Une rencontre bouleversante

J’ai accepté de la suivre. Nous sommes arrivées dans une grande maison calme, où Monsieur Delattre était allongé, très faible, sous une couverture. Lorsqu’il m’a vue, son visage s’est illuminé.

Il m’a expliqué quelque chose d’étonnant : depuis des années, il faisait semblant d’être pauvre pour observer les gens. Il voulait voir qui restait gentil quand personne ne regardait, quand il n’y avait rien à gagner.

Ce que j’avais fait au supermarché avait beaucoup compté pour lui. Pas seulement parce que j’avais payé ses courses, mais parce que je l’avais regardé avec respect, sans le juger, et que j’avais même ajouté une tablette de chocolat pour lui faire plaisir.

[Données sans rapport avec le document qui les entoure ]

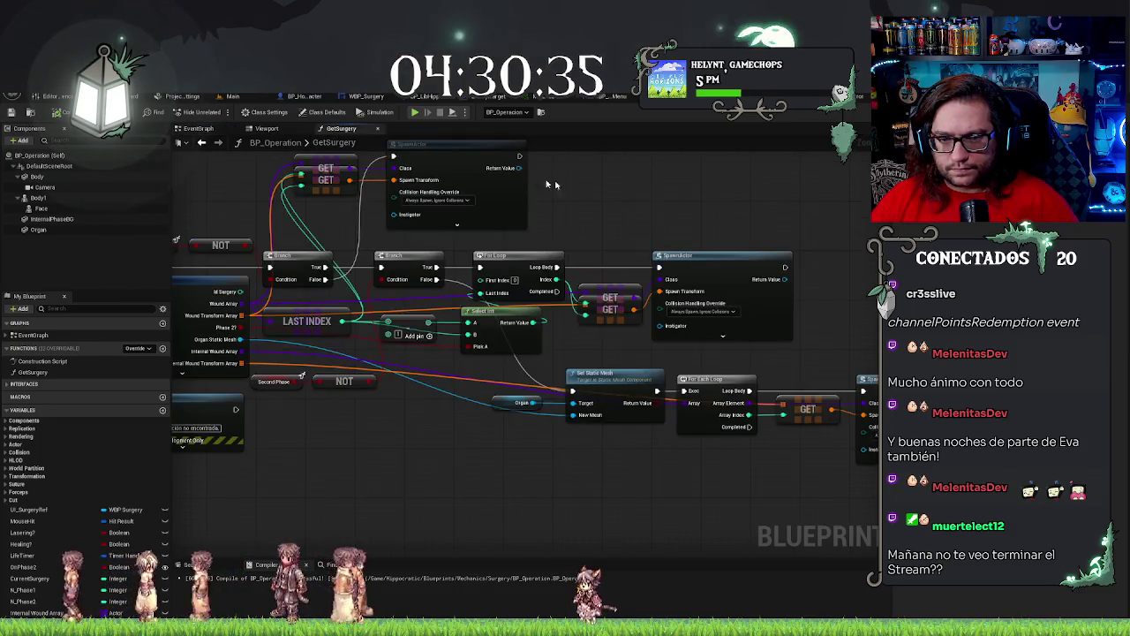
# Add an Array ADD node fed by the lower SpawnActor's Return Value.
pyautogui.moveTo(642, 196); pyautogui.dragTo(522, 174)
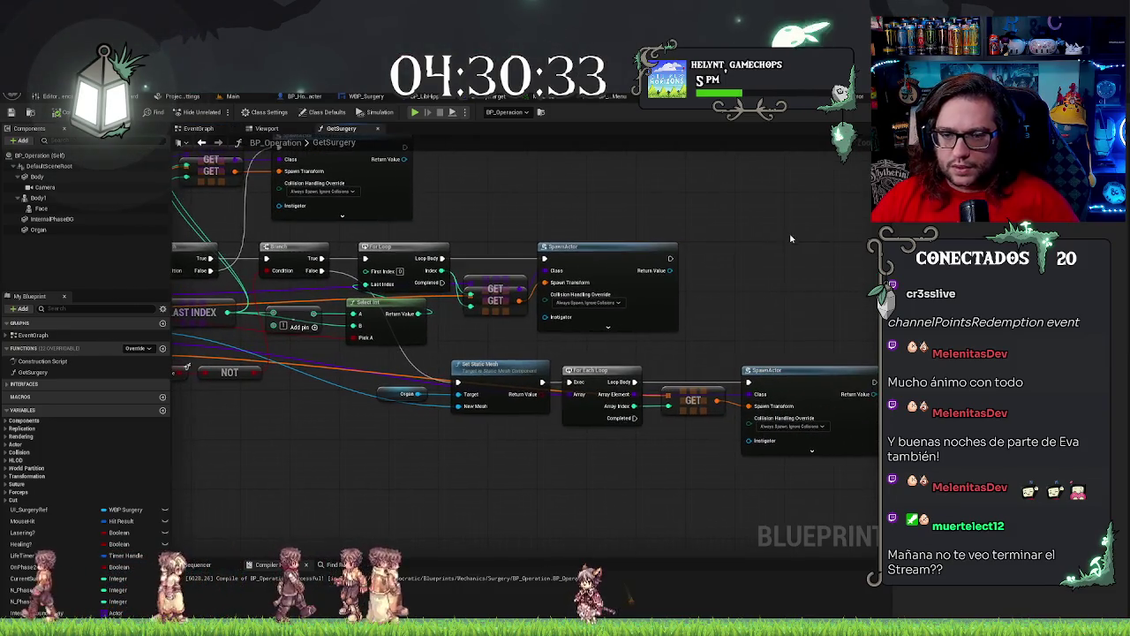
pyautogui.moveTo(586, 228); pyautogui.dragTo(506, 173)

Pour lui, cela signifiait que j’étais une personne profondément bienveillante.

Une dernière surprise

Avant de mourir, Monsieur Delattre m’a donné une enveloppe en me disant qu’il n’y avait aucune condition, aucun contrat, juste un cadeau.

Plus tard, en rentrant chez moi, j’ai ouvert l’enveloppe.

À l’intérieur se trouvait un chèque de 100 000 euros.

Je suis restée sans voix. Pas seulement à cause de l’argent, mais parce que je réalisais qu’un geste de quelques euros avait changé ma vie et celle de mes enfants.